Submitted by Joyce L. Parvi on

Congratulations to Emily Ahn and Sara Ng on receiving Excellence in Linguistic Research Fellowships to fund their dissertation research.

Emily Ahn’s  research contributes to the fields of phonetic and phonological typology, as well as to the development of technologies that will serve diverse languages and communities. More specifically, Emily seeks to improve automated tools that align sound units with the speech signal. She  plans to extend her second Generals Paper research, which centered on evaluating the temporal quality of phoneme alignments given phonological constraints,  to assess how the pronunciation (or phonetic) variation of phonemes affect the system’s output, and to propose solutions to deal with these types of “linguistic variation” outliers. This line of research dives into the phonetics-phonology interface and asks the question: What is a good representation of a speech unit that is faithful to the acoustics yet generalizable across languages? Answers to these questions will not only further the field of Linguistic science, but also better inform the technologies that serve diverse communities.

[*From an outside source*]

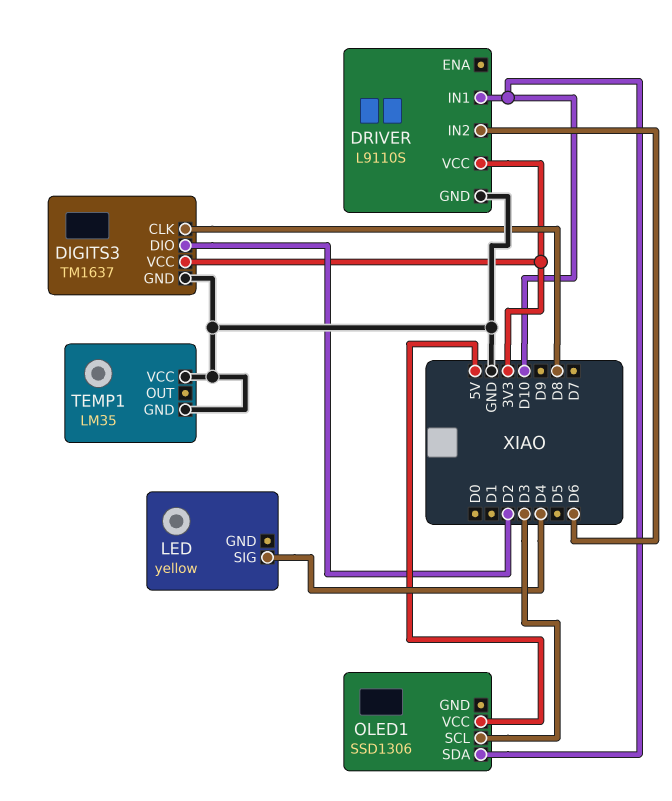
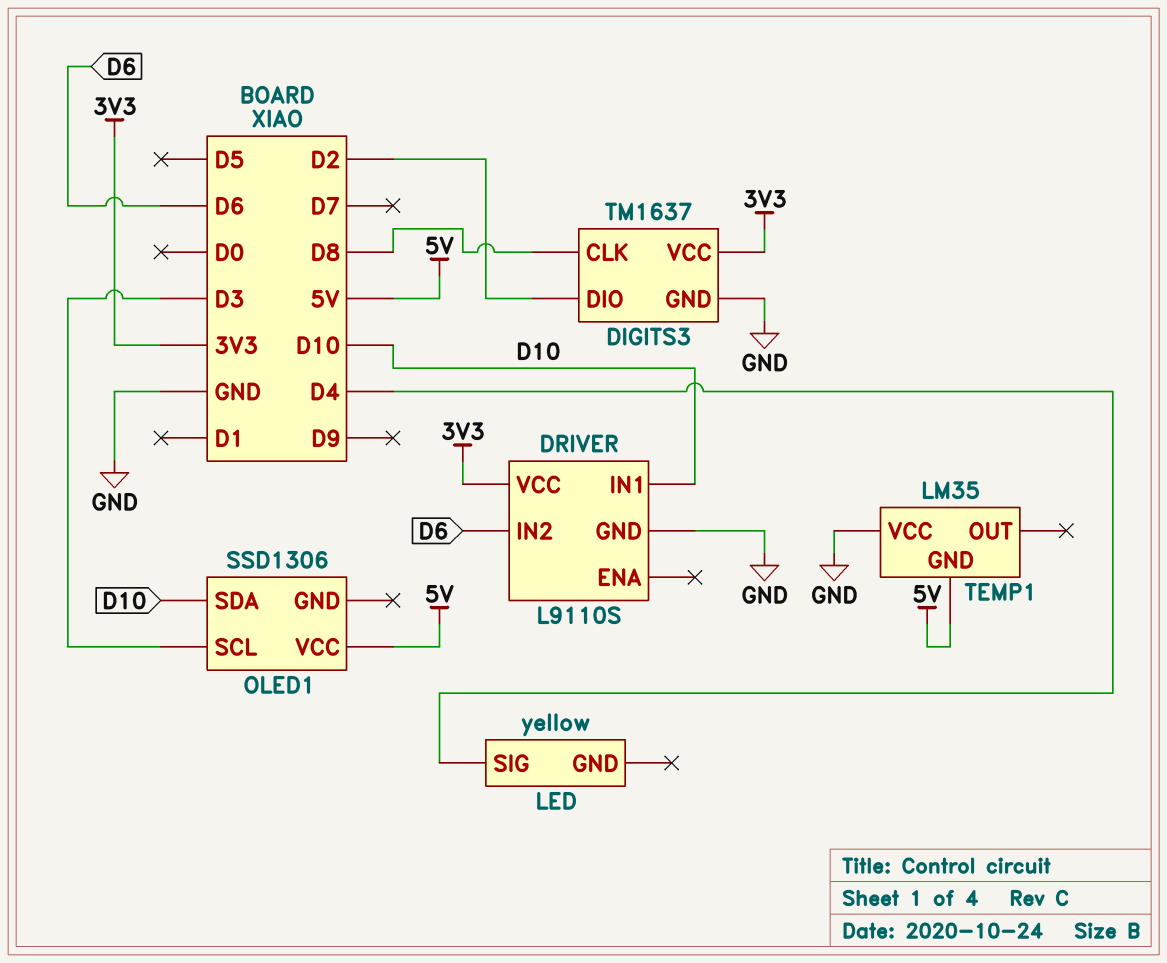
TEMP1 pin GND: GND -> 5V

Sara Ng’s research focuses on  the production and perception of speech sounds, and the application of computational models to these processes. With respect to speech production, she is interested in corpus-based approaches to understanding speakers’ use of suprasegmental features. Her perceptual work focusses on refining the so-called cue profile procedure. The cue profile  is an experimental design that is used to quantify a hearing-impaired listener’s differential use of spectral (e.g. formant frequency) and temporal (e.g. rise time) cues to disambiguate speech sounds, producing a measure called the cue weighting angle. Sara’s dissertation research will bring the cue profile closer to the goal of becoming a clinical diagnostic, by continuing to reduce the number judgments a listener must make as well as more efficiently selecting the stimuli they are exposed to. To accomplish this, she will employ a machine learning technique known as Reinforcement Learning to adapt the cue profile to dynamically select stimuli and employ early termination of the procedure when it is determined that further judgments would produce diminishing returns.